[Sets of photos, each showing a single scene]
:::

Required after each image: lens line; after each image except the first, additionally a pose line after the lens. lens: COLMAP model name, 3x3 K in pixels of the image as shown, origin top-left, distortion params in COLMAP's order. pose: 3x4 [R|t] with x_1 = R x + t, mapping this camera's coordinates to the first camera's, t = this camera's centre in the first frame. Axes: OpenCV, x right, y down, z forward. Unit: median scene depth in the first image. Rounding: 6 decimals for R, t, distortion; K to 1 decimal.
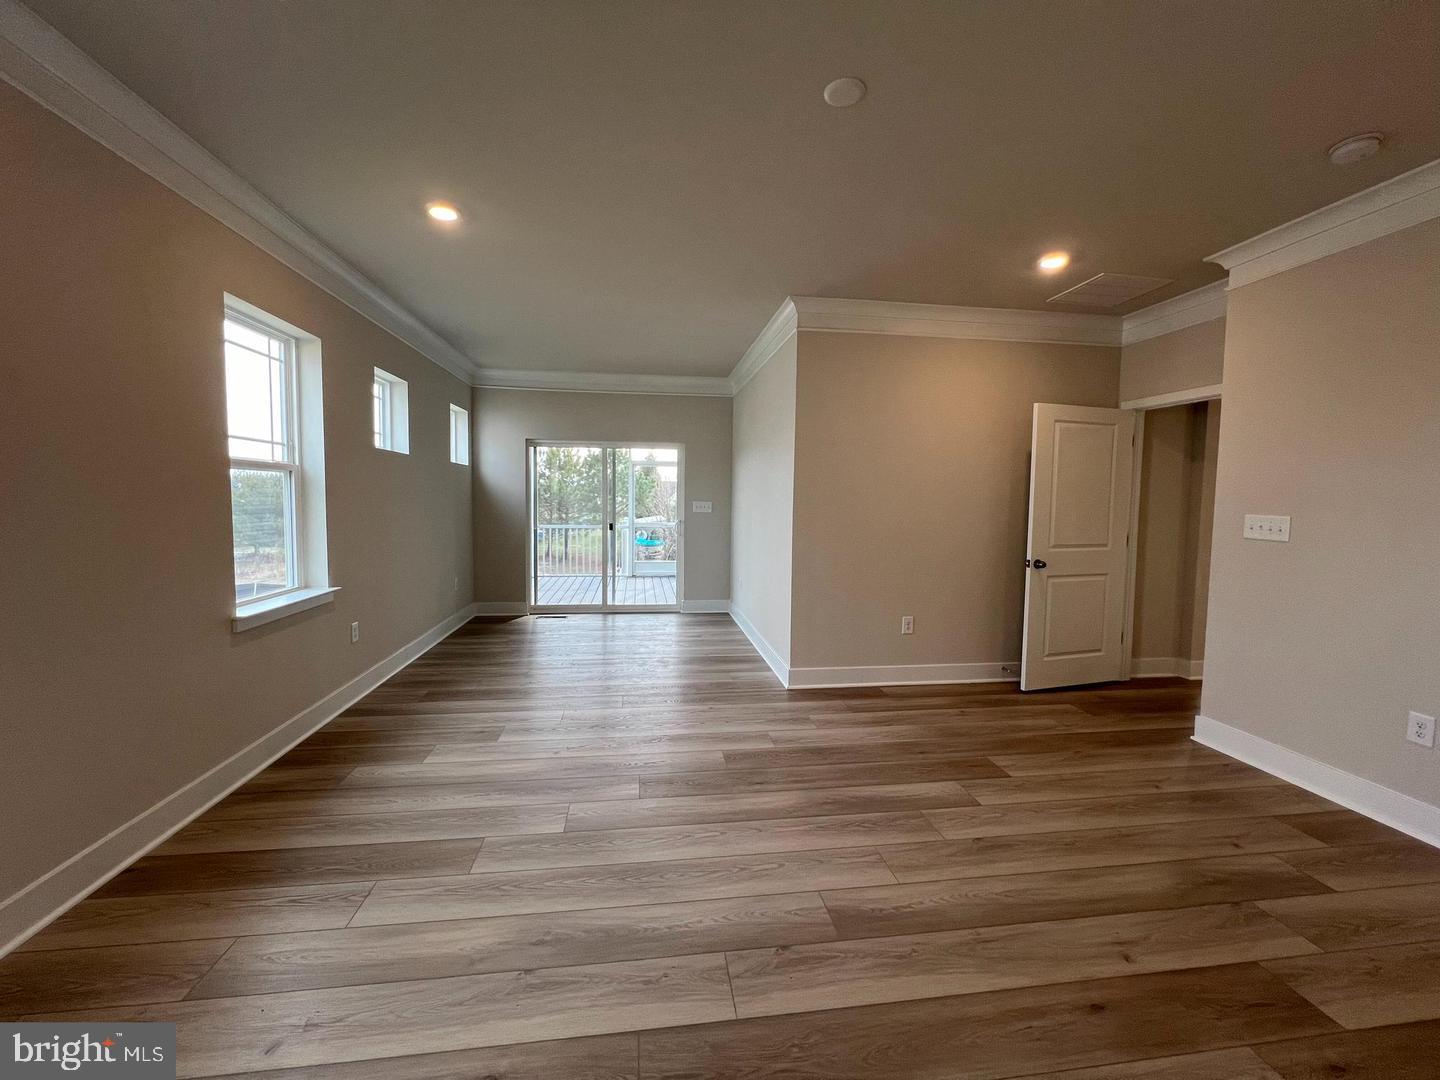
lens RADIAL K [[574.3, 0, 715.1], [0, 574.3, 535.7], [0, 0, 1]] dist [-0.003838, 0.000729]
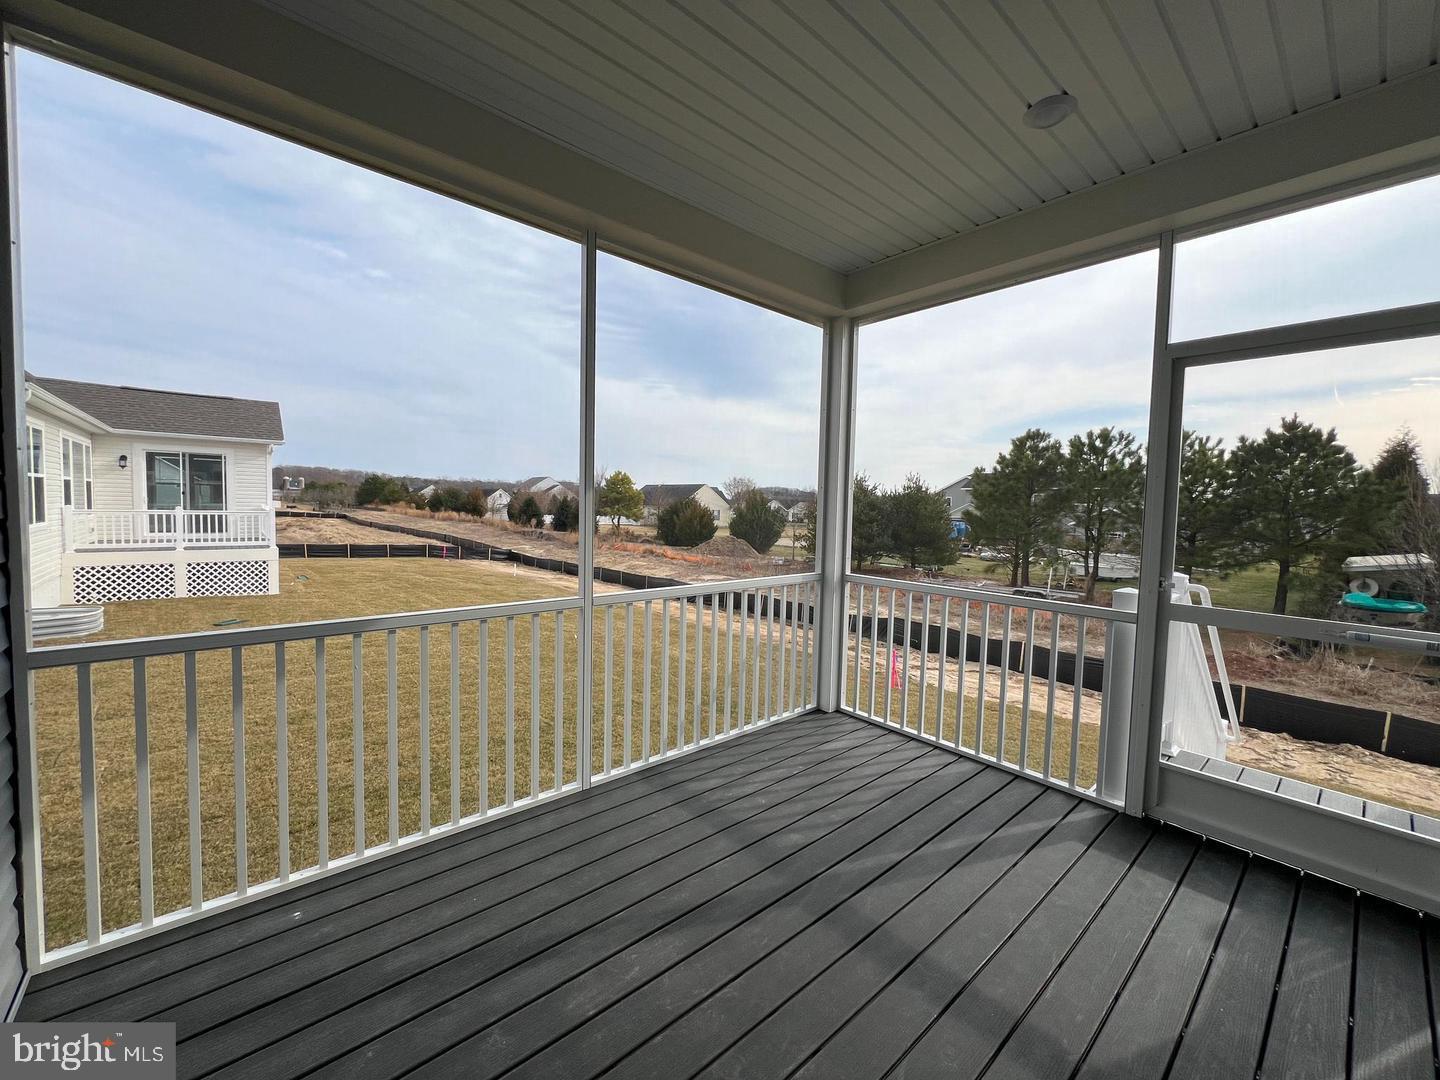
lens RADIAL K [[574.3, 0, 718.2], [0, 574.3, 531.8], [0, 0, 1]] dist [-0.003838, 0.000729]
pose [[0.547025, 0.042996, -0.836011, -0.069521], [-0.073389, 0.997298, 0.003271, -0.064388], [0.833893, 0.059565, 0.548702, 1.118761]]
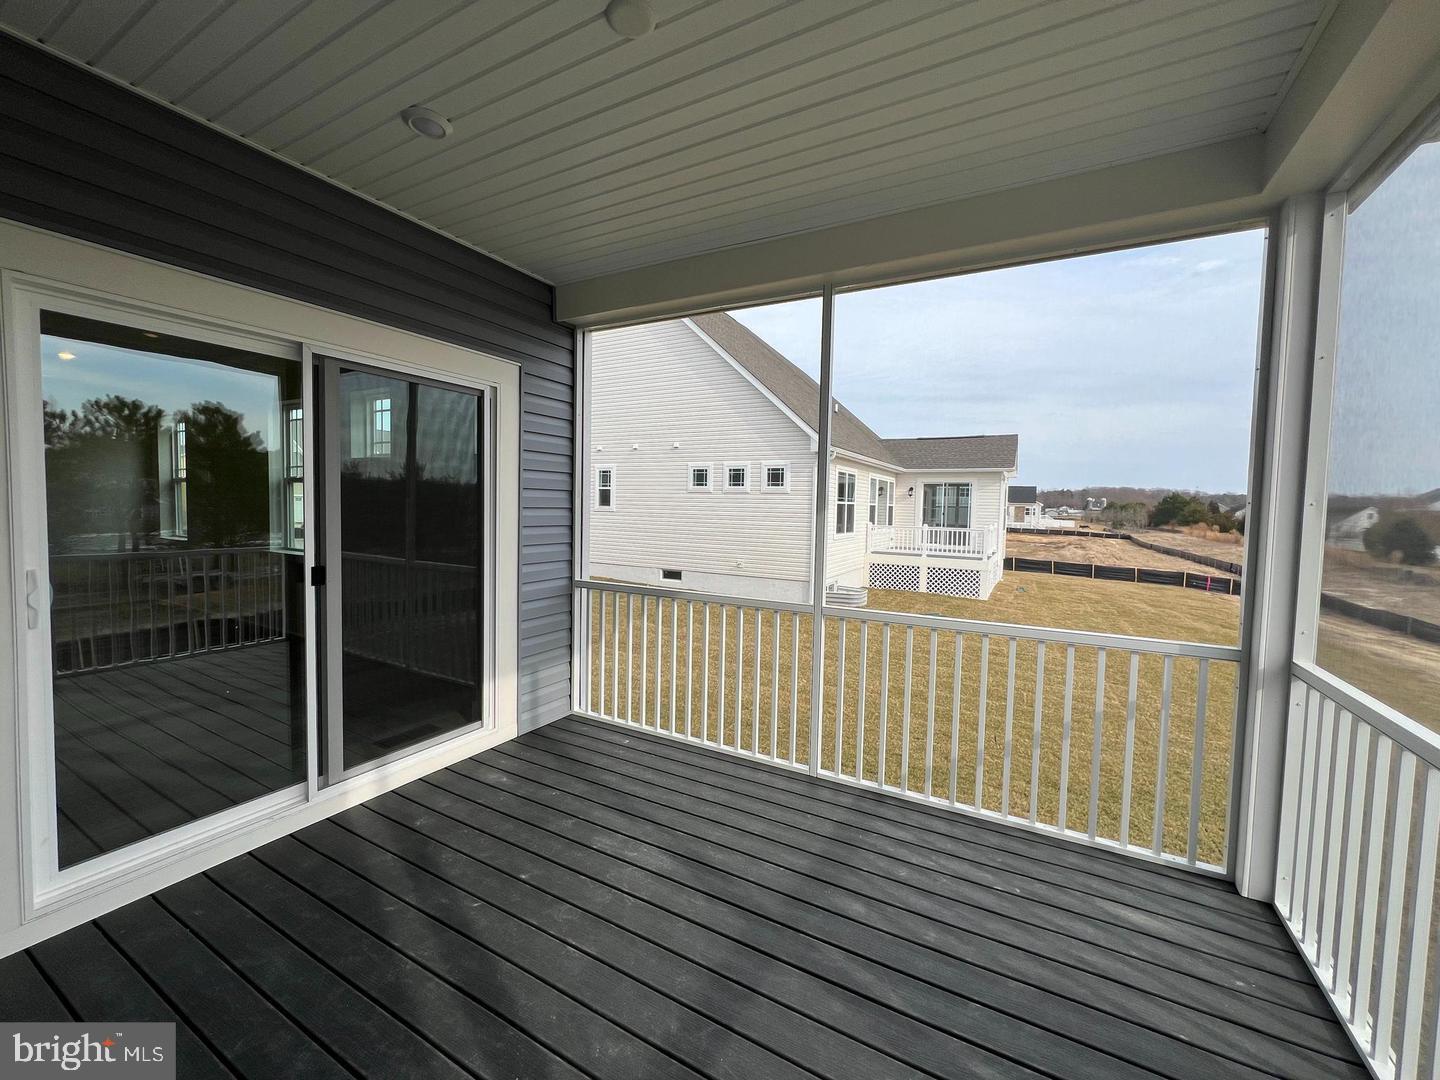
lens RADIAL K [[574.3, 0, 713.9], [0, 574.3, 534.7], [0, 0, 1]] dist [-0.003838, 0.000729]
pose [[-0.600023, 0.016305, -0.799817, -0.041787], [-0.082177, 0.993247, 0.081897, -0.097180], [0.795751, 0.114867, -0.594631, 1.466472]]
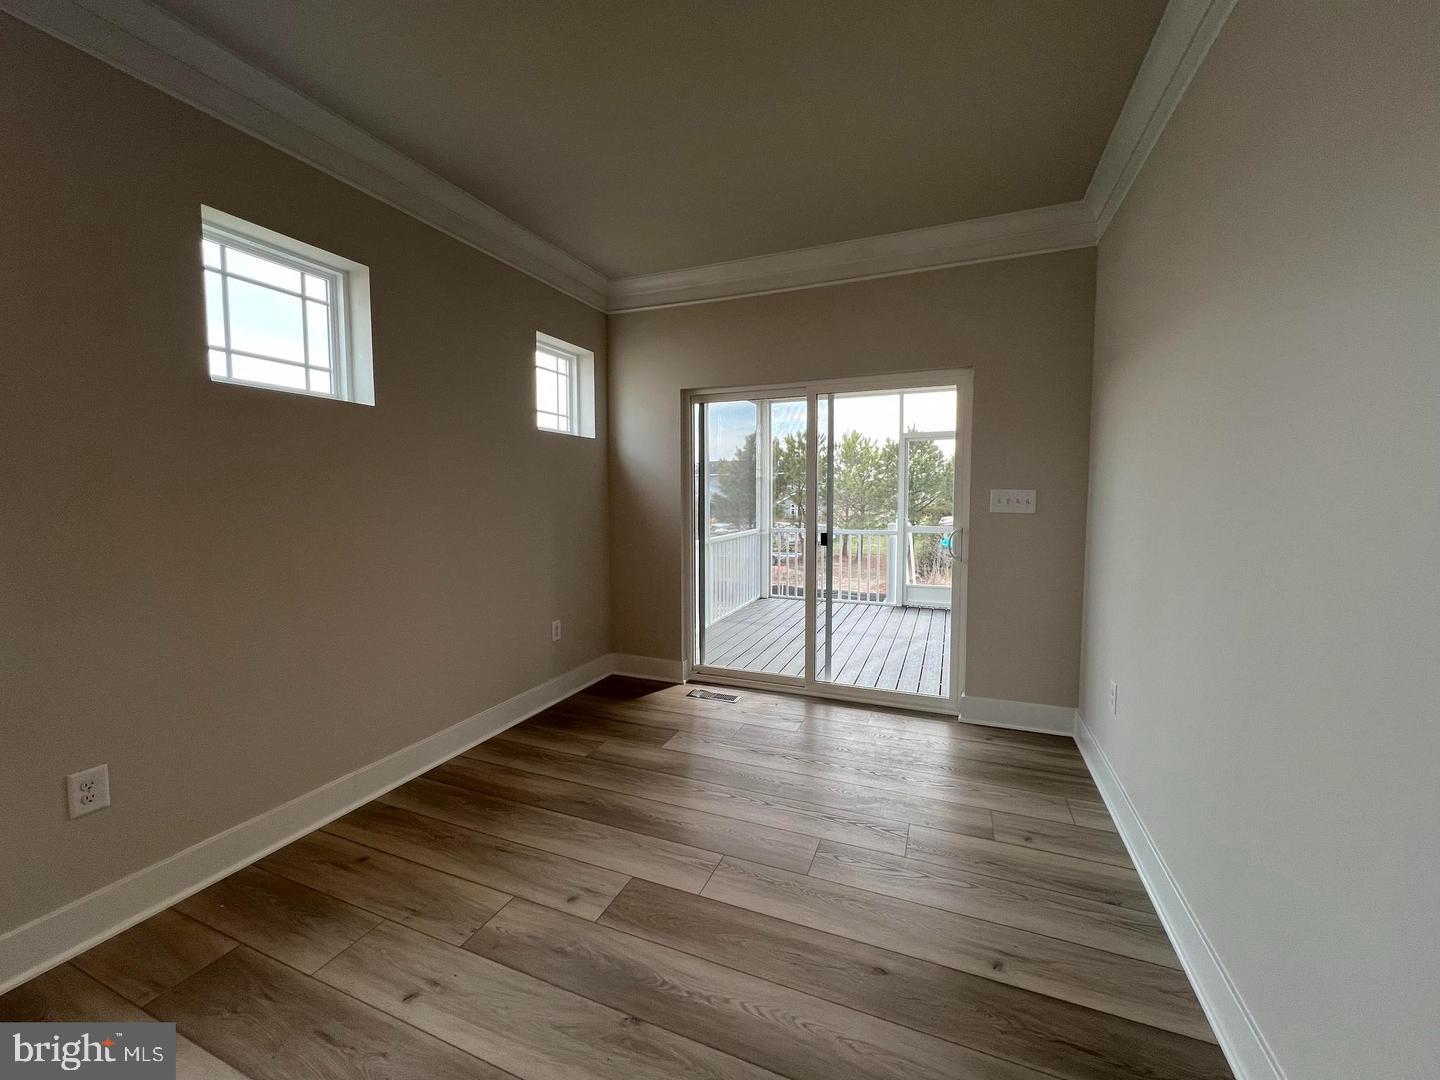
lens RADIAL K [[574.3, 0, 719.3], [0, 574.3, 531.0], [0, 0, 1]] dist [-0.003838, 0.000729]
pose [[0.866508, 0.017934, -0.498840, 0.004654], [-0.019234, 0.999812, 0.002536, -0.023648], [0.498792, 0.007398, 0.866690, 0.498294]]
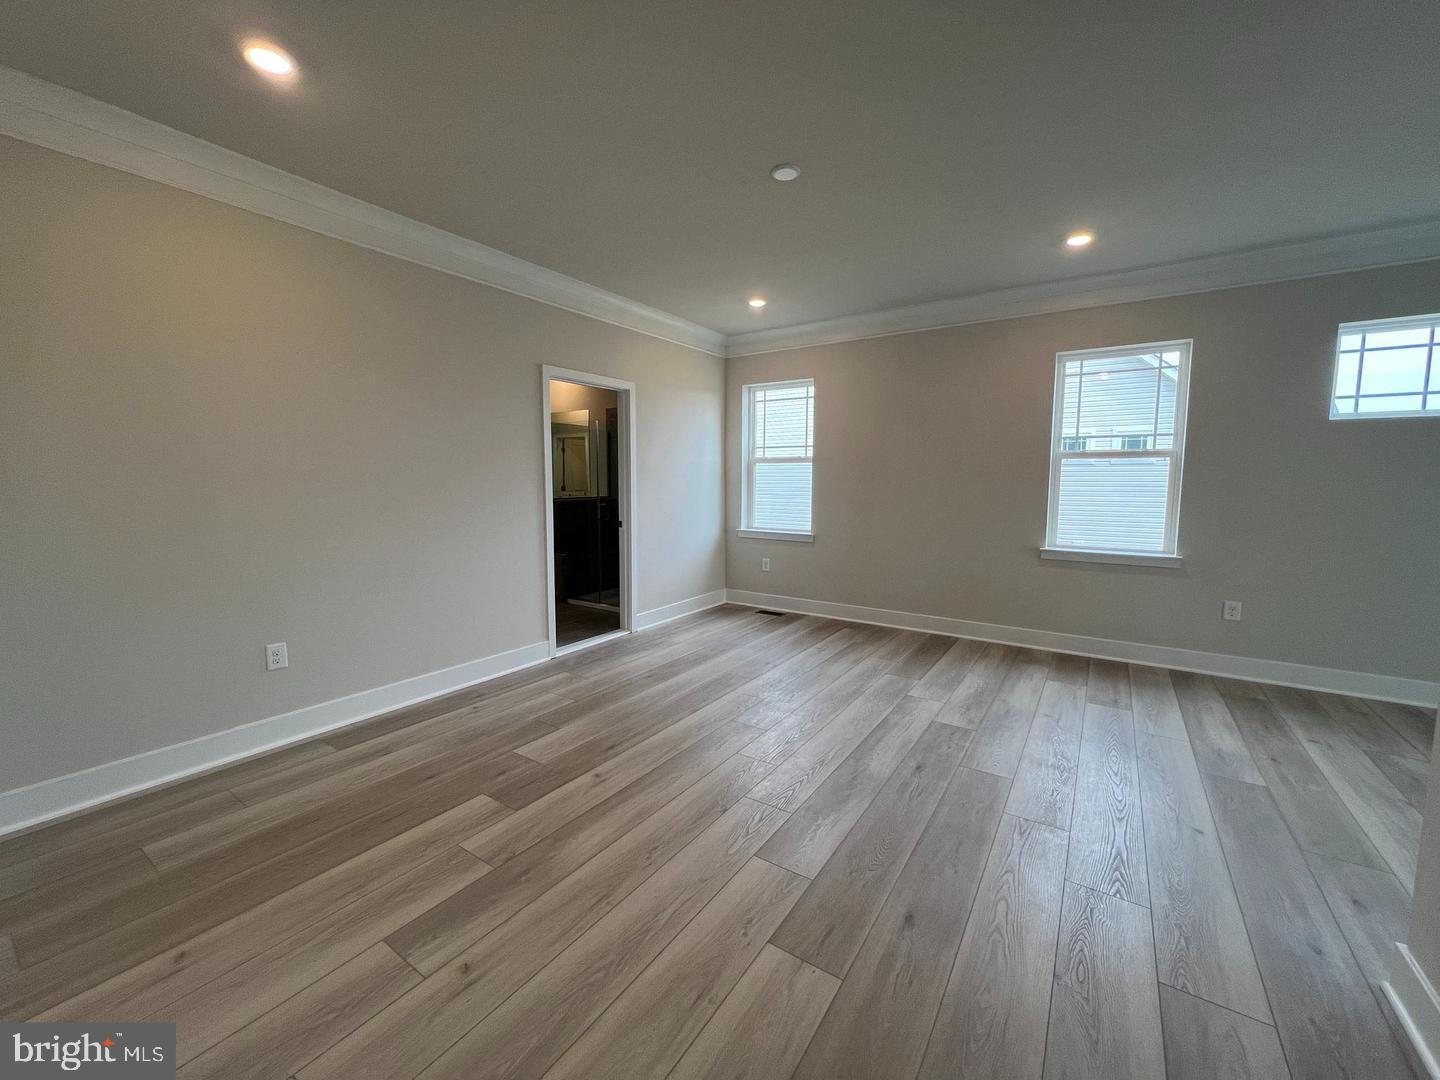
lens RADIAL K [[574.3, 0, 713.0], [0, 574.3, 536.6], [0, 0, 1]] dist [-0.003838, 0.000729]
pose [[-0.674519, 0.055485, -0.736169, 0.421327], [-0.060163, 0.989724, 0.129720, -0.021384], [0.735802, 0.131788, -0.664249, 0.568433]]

:::

Reproduce every line of all the rows above verbatim, leaving the pictures out of your copy.

- [ANSWER TO THE EXERCISE]
Required after each image: lens line; after each image except the first, additionally a pose line after the lens. lens: COLMAP model name, 3x3 K in pixels of the image as shown, origin top-left, distortion params in COLMAP's order. pose: 3x4 [R|t] with x_1 = R x + t, mapping this camera's coordinates to the first camera's, t = this camera's centre in the first frame. Axes: OpenCV, x right, y down, z forward. Unit: median scene depth in the first image. Rounding: 6 decimals for R, t, distortion; K to 1 decimal.
lens RADIAL K [[574.3, 0, 715.1], [0, 574.3, 535.7], [0, 0, 1]] dist [-0.003838, 0.000729]
lens RADIAL K [[574.3, 0, 718.2], [0, 574.3, 531.8], [0, 0, 1]] dist [-0.003838, 0.000729]
pose [[0.547025, 0.042996, -0.836011, -0.069521], [-0.073389, 0.997298, 0.003271, -0.064388], [0.833893, 0.059565, 0.548702, 1.118761]]
lens RADIAL K [[574.3, 0, 713.9], [0, 574.3, 534.7], [0, 0, 1]] dist [-0.003838, 0.000729]
pose [[-0.600023, 0.016305, -0.799817, -0.041787], [-0.082177, 0.993247, 0.081897, -0.097180], [0.795751, 0.114867, -0.594631, 1.466472]]
lens RADIAL K [[574.3, 0, 719.3], [0, 574.3, 531.0], [0, 0, 1]] dist [-0.003838, 0.000729]
pose [[0.866508, 0.017934, -0.498840, 0.004654], [-0.019234, 0.999812, 0.002536, -0.023648], [0.498792, 0.007398, 0.866690, 0.498294]]
lens RADIAL K [[574.3, 0, 713.0], [0, 574.3, 536.6], [0, 0, 1]] dist [-0.003838, 0.000729]
pose [[-0.674519, 0.055485, -0.736169, 0.421327], [-0.060163, 0.989724, 0.129720, -0.021384], [0.735802, 0.131788, -0.664249, 0.568433]]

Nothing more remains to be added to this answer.